Dogon Granary Shutter, Mali
Sydney and Lillian Lichter, Scarsdale, acquired from the above
Myron Kunin, Minneapolis, acquired from the above on October 13, 1998
Hamline University Art Galleries, Saint Paul, Icons of Perfection: Figurative Sculpture from Africa, December 2, 2005 – February 11, 2006
Warren M. Robbins, The de Havenon Collection, Washington, 1971, no. 12
Frank Herreman, Icons of Perfection: Figurative Sculpture from Africa, Saint Paul, 2006, p. 48, cat. 31
LaGamma (2002: 28) notes: "In 1931 a team of French researchers led by Marcel Griaule arrived in the village of Sanga, in present-day Mali, to undertake a study of Dogon culture. Griaule's investigations sought to expose the inner workings of Dogon thought and religious belief about the world and its origins. In the process he became aware of a vast corpus of myths that described 'a complex cosmogony, an epic struggle between order and disorder, and the place of humanity within the universe' [Ezra 1988: 15-16]. According to the Dogon mythological system described by Griaule and other members of his team, the divine power of Amma created the first living being, called Nommo, who multiplied to become four pairs of twins. One of these Nommo twins rebelled against the order set in place by Amma. In response, Amma, seeking to purify the universe and restore order, sacrificed one of the other Nommos. Thus Nommo's body was cut up and scattered throughout the universe, and from these parts Amma created eight ancestors of humanity: four males - Amma Serou, Lebou Serou, Binou Serou, Dyongou Serou - and their four female twins.

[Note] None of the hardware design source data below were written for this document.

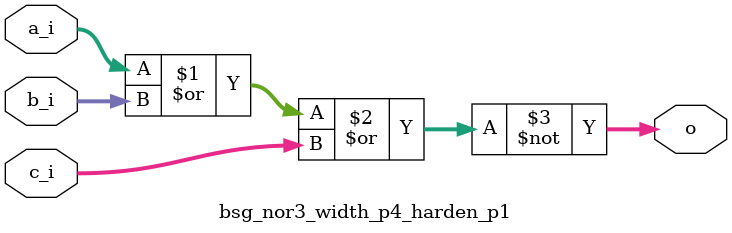
<source format=v>
module bsg_nor3_width_p4_harden_p1(	// /tmp/tmp.u85J9HVOym/12073_OpenABC_leaf_level_verilog_nangate45_bp_quad_bsg_nor3_width_p4_harden_p1.cleaned.mlir:2:3
  input  [3:0] a_i,	// /tmp/tmp.u85J9HVOym/12073_OpenABC_leaf_level_verilog_nangate45_bp_quad_bsg_nor3_width_p4_harden_p1.cleaned.mlir:2:45
               b_i,	// /tmp/tmp.u85J9HVOym/12073_OpenABC_leaf_level_verilog_nangate45_bp_quad_bsg_nor3_width_p4_harden_p1.cleaned.mlir:2:59
               c_i,	// /tmp/tmp.u85J9HVOym/12073_OpenABC_leaf_level_verilog_nangate45_bp_quad_bsg_nor3_width_p4_harden_p1.cleaned.mlir:2:73
  output [3:0] o	// /tmp/tmp.u85J9HVOym/12073_OpenABC_leaf_level_verilog_nangate45_bp_quad_bsg_nor3_width_p4_harden_p1.cleaned.mlir:2:88
);

  assign o = ~(a_i | b_i | c_i);	// /tmp/tmp.u85J9HVOym/12073_OpenABC_leaf_level_verilog_nangate45_bp_quad_bsg_nor3_width_p4_harden_p1.cleaned.mlir:4:10, :5:10, :6:5
endmodule


</source>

In the final phase of genesis, these eight ancestors, together with another Nommo and everything needed for human life, were placed in an ark and sent to Earth [ibid.: 20]. Griaule and his colleagues based their investigations on the premise that 'the everyday object may reveal in its form or decoration a concious reflection of this complex cosmogony' [Griaule 1965: xiv]."